-------- TEXTO FORNECIDO --------

Ex-primeira-dama conta o que viu e viveu com ex-presidente da República.
RIO - Cortejada pelo então
prefeito de Maceió Fernando Collor de Mello, a menina que ainda usava uniforme
escolar, aos 15 anos, e vivia sob ordens severas do pai não imaginava que seria
a futura esposa do 32º presidente da República do Brasil. Envaidecida e animada
com os elogios, ela levou adiante o flerte, consumado anos mais tarde, após um
telefonema surpresa. O roteiro que poderia ser apenas de uma garota apaixonada
esbarrou no destino atribulado de Rosane. Ela enfrentou, no centro do poder,
crises de depressão, medo do suicídio do marido e “humilhações públicas”,
segundo diz no livro lançado na quinta-feira, em Maceió. “Tudo o que vi e vivi é
a versão de Rosane Malta (agora com o nome de divorciada) sobre a sua relação
com o ex-presidente apeado do poder”.

-------- DADOS FORNECIDOS --------

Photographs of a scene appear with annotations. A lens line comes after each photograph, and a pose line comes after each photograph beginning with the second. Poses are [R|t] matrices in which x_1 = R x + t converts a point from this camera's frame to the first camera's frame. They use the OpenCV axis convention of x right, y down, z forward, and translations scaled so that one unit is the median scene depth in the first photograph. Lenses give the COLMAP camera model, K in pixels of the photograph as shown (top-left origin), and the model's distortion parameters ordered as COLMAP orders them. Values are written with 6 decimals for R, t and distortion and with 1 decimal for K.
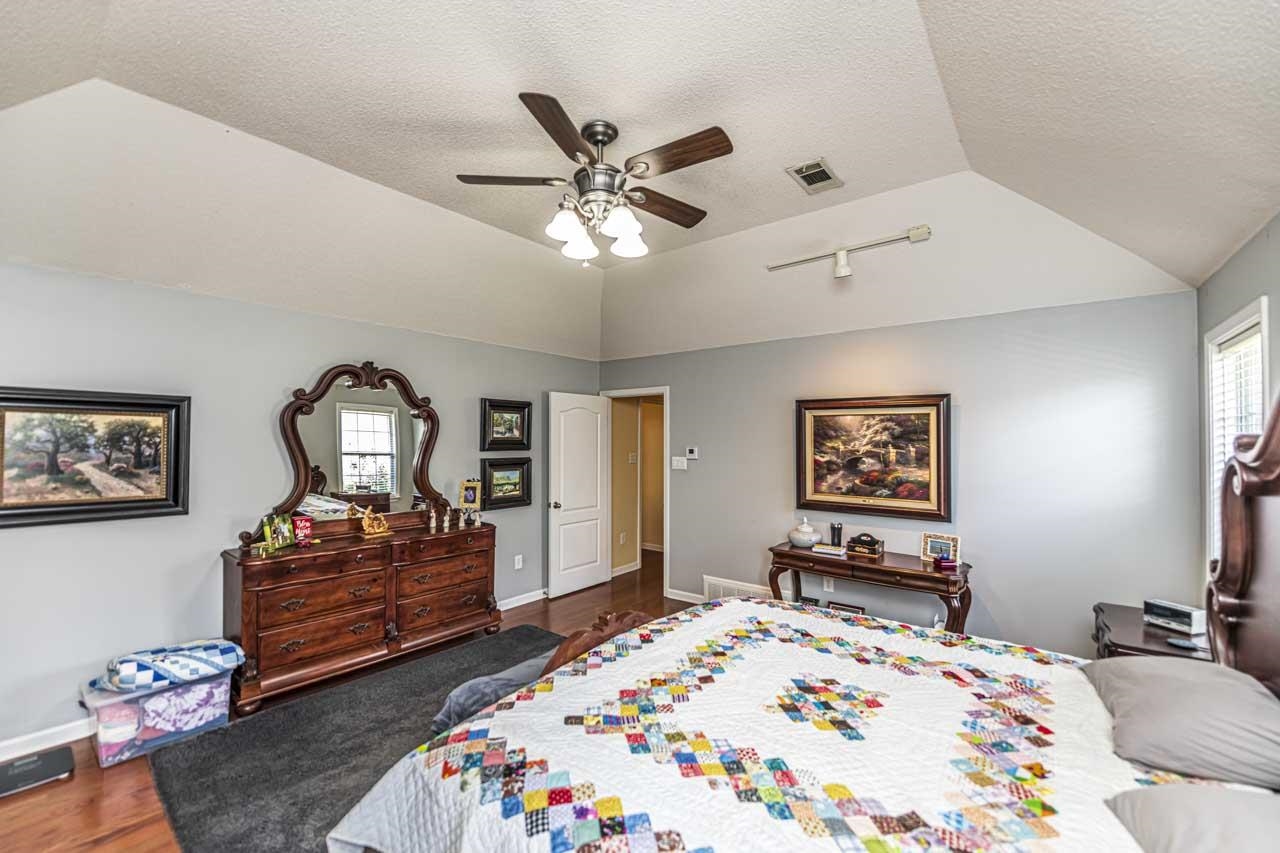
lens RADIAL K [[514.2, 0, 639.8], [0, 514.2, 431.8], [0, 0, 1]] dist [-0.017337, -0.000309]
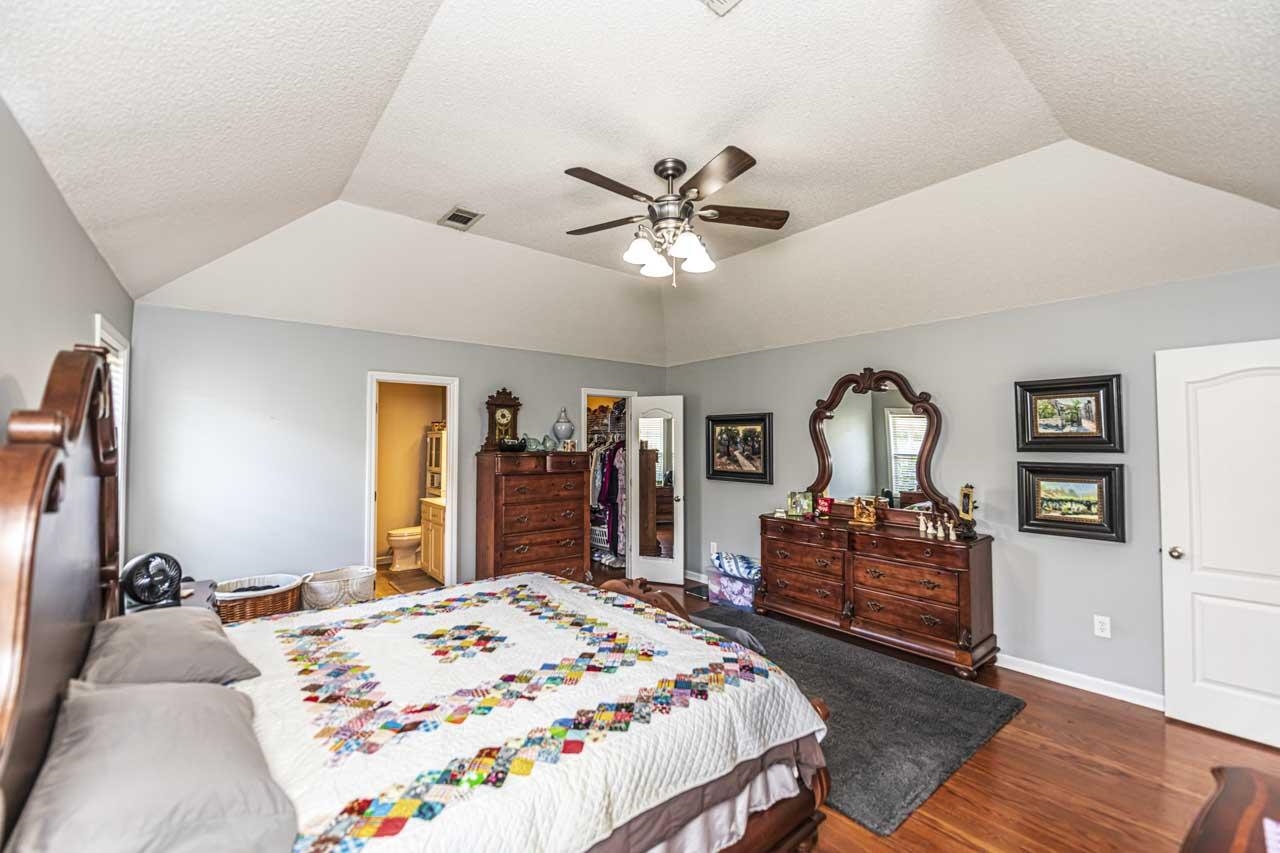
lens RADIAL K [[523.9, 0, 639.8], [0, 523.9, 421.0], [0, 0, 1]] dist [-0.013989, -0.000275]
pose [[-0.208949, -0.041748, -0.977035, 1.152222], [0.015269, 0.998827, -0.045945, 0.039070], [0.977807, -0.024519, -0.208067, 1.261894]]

--------

> EXERCÍCIO 1: Segundo o texto sobre Rosane Malta, que cargo Fernando Collor de Mello ocupava quando cortejou a menina?
> EXERCÍCIO 2:
Diga se cada afirmação concorda com o texto sobre Rosane Malta, respondendo sim ou não e citando as palavras do texto que decidem:
(a) O livro foi lançado em Maceió.
(b) O flerte foi consumado logo após o primeiro encontro.
(c) A menina imaginava que se tornaria esposa do presidente da República.
> EXERCÍCIO 3: Continue o texto sobre Rosane Malta a partir da última frase apresentada.

> RESPOSTA 1: Era prefeito de Maceió.

> RESPOSTA 2:
(a) Sim: "segundo diz no livro lançado na quinta-feira, em Maceió".
(b) Não: "consumado anos mais tarde, após um telefonema surpresa".
(c) Não: "não imaginava que seria a futura esposa do 32º presidente da República do Brasil".

> RESPOSTA 3:
- É uma história dolorosa e
triste. Mas uma história bonita que poderia terminar da melhor forma possível.
Eu aprendi desde criança a falar a verdade. Se não pudesse, não falava nada.
Então, tudo o que digo no livro é verdade, afirma ela ao GLOBO.
Mesmo vivenciando a conturbada
rotina de primeira-dama, com muitas brigas conjugais, Rosane subiu a rampa do
Palácio do Planalto após o impeachment, apertou a mão de Collor, e disse:
“Levante a cabeça. Não abaixe, não. Seja forte”. Collor é, segundo ela, o maior
amor e a maior decepção de sua vida. Em 288 páginas, Rosane relata intrigas
familiares, os rituais macabros que eram realizados na Casa da Dinda, os
esquemas do ex-tesoureiro de campanha de Collor, além da morte de PC Farias e
do destino do dinheiro do esquema de corrupção.
Durante a Presidência da
República, ela conta que Collor usava a Casa da Dinda para rituais que pudessem
fortalecê-lo politicamente. O relato mais forte sobre as sessões realizadas
pela Mãe Cecília, de confiança do ex-marido, envolveu fetos humanos.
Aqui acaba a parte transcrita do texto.